III. LEGAL SUFFICIENCY OF THE EVIDENCE
Appellant also contends that the evidence was not legally sufficient to support his conviction. When considering sufficiency of the evidence, this Court must determine "whether, considering the evidence in the light most favorable to the prosecution, a reasonable factfinder could have found all the essential elements beyond a reasonable doubt." United States v. Turner, 25 MJ 324 (CMA 1987) (citing Jackson v. Virginia, 443 U.S. 307, 319 (1979)).
The elements of the offense of indecent exposure are:
(2) That the exposure was willful and wrongful; and
(3) That, under the circumstances, the accused's conduct was to the prejudice of good order and discipline in the armed forces or was of a nature to bring discredit upon the armed forces.
Appellant argues that the evidence was not sufficient to show that he exposed himself because two of the witnesses did not specifically observe his genitalia.

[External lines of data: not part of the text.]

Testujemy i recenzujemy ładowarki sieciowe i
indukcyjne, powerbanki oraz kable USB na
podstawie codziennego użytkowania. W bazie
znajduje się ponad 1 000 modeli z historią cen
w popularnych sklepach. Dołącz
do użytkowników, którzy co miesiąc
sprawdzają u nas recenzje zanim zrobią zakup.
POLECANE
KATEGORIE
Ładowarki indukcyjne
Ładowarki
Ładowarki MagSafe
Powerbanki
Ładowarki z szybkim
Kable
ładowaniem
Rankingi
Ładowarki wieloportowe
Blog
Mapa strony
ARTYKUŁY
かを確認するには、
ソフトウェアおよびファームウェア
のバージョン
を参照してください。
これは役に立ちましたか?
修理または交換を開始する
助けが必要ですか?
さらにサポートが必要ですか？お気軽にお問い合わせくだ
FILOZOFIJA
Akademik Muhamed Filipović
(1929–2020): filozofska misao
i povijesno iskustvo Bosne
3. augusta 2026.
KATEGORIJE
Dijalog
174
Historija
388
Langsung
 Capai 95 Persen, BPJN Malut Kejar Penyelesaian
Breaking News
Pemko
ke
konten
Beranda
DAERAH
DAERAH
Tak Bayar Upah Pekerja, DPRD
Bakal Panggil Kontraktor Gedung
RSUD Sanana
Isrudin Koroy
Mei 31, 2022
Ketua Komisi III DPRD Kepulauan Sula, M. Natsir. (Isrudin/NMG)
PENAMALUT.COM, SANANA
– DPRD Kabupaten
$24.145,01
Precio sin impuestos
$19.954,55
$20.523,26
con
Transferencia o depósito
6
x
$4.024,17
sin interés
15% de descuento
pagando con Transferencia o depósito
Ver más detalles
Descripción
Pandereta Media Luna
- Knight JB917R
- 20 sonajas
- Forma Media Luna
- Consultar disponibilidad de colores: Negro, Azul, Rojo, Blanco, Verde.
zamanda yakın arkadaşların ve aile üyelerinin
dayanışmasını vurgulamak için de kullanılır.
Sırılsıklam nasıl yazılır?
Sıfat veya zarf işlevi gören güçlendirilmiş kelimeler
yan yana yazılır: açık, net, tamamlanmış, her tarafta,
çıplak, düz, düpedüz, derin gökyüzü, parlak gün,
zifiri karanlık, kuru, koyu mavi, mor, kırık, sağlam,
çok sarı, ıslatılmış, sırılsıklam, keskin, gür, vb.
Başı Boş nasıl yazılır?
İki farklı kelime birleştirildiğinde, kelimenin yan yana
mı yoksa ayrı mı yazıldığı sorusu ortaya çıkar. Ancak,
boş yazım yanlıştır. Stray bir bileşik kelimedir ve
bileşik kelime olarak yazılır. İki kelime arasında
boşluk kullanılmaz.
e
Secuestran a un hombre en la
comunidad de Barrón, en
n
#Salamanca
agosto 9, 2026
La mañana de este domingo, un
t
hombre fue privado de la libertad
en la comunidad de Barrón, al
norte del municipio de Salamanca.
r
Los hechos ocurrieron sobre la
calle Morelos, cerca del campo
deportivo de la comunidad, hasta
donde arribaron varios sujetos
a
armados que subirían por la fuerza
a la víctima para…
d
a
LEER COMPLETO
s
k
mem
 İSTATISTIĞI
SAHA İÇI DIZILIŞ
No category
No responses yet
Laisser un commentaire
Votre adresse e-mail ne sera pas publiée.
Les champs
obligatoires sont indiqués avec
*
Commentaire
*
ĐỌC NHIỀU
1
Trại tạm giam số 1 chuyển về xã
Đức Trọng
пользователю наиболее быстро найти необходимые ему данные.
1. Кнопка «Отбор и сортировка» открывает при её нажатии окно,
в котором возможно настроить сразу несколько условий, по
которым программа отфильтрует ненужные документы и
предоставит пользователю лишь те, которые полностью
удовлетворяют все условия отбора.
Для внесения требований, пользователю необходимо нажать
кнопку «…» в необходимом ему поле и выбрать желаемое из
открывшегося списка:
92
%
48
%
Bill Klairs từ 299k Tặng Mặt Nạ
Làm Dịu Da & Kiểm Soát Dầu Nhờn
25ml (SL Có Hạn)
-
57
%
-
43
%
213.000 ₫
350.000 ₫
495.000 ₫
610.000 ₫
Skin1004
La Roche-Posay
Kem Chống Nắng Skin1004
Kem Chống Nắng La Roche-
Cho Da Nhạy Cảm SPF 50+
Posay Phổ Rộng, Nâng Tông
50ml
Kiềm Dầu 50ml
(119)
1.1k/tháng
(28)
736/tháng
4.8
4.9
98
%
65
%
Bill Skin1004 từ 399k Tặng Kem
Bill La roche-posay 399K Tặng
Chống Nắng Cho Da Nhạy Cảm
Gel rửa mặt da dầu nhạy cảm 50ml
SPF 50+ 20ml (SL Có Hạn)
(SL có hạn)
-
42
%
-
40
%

He also argues that there was no evidence that he willfully exposed himself. As the Court of Criminal Appeals noted, the victims testified that appellant positioned his body in each instance with his pants unzipped and wearing no underwear, so that his genital area was clearly exposed. A reasonable factfinder could have concluded that appellant intentionally exposed himself to each of the victims in an indecent manner. That is sufficient to meet the test of Jackson v. Virginia, supra.
The decision of the United States Navy-Marine Corps Court of Criminal Appeals is affirmed.
*The cited version of all Manual provisions is unchanged from the version applicable at trial.